This is my argument against keeping them.
The Bug Squad and IRC council say "you should upgrade", and generally ignore them.
More specifically, the Bug Squad says "Try to replicate this bug on the latest stable and get back to us".
The questions about EOLed released that I've seen are all in the same vein - "How can I get software X on my 10.10". Well, the answer is ends up being (most of the time) this:
You have to compile python3 from scratch, and you have to get all of your dependencies lined up in a row just to be able to compile python3, and then you need the full gtk3 stack, and then we might be able to get you your software.
Or...wait for it... you can upgrade to the latest release, and save yourself all this trouble, and you're fine!
Quoting from another answer on another discussion about this:
On the flipside, the usefulness of EOL-specific questions falls precipitously as time passes, as does the population of people able to maintain them.
Thanks Jacob
One of the greatest things about Ask Ubuntu (compared to the Ubuntu wiki) is that we try to keep things up-to-date. Things don't go untouched since 2008. I'd be hard pressed to find a answer that hasn't been touched since the first day of Ask Ubuntu in 2010, and have it not work. Why? Because people care about their answers.

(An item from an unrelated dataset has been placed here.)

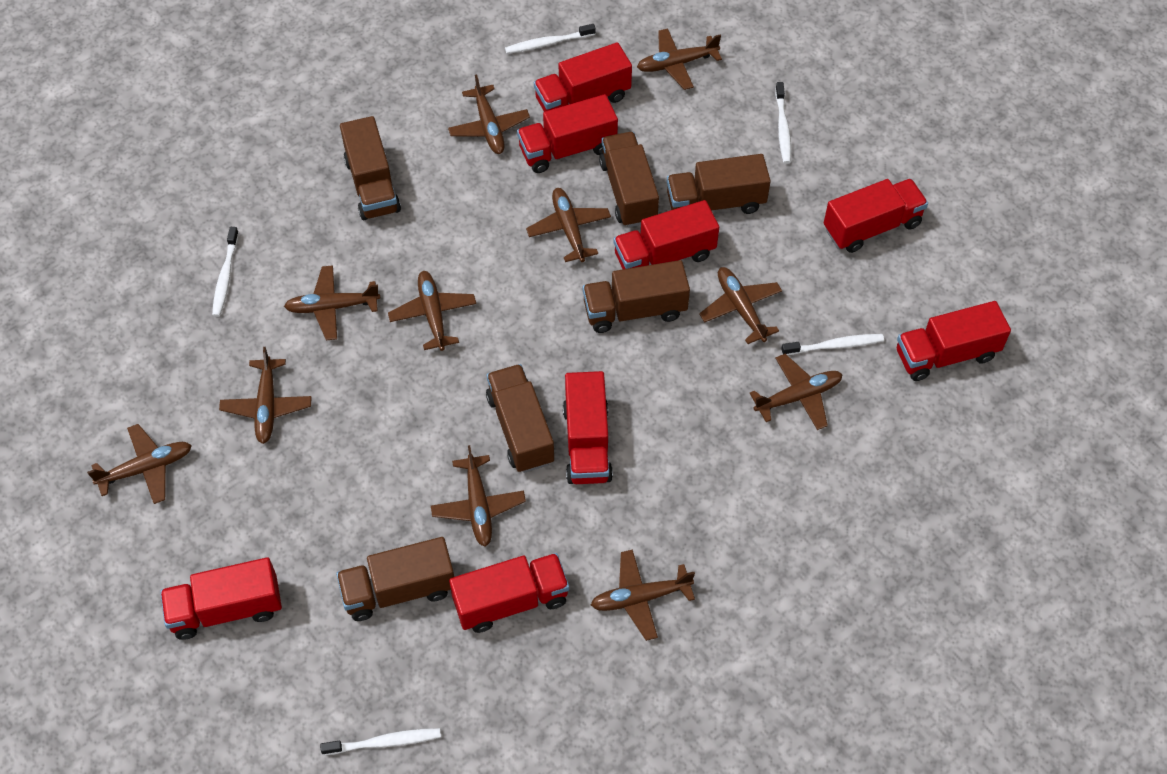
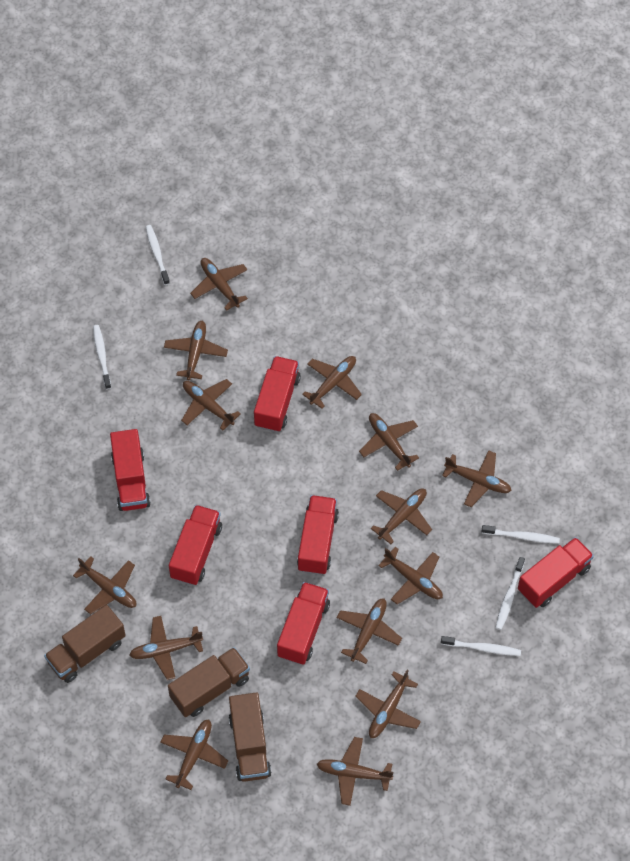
brown plane: 11 -> 14
brown truck: 6 -> 3
red truck: 8 -> 6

As soon as it no longer becomes relevant to the stable releases, we need to talk about it. And probably delete it.
I'm not saying that on the day it becomes an EOL release, we close it as off-topic and tell them to upgrade. I'm saying that within 2-3 months, instead of just pointing them to the "how do I upgrade" question, we start closing them. Grace periods are nice and useful in this situation.
As Jorge Castro says here in his lightning talk at UDS-O, too much information on the internet is wrong, and is hurting our users. And information about EOL releases is wrong for the vast majority of our users, and it will hurt them.
It's our job (as a community as a whole) to try and keep the information up-to-date.
Oh, and last thing: if I can't get security updates for things, why am I using this? EOLed releases don't get security updates.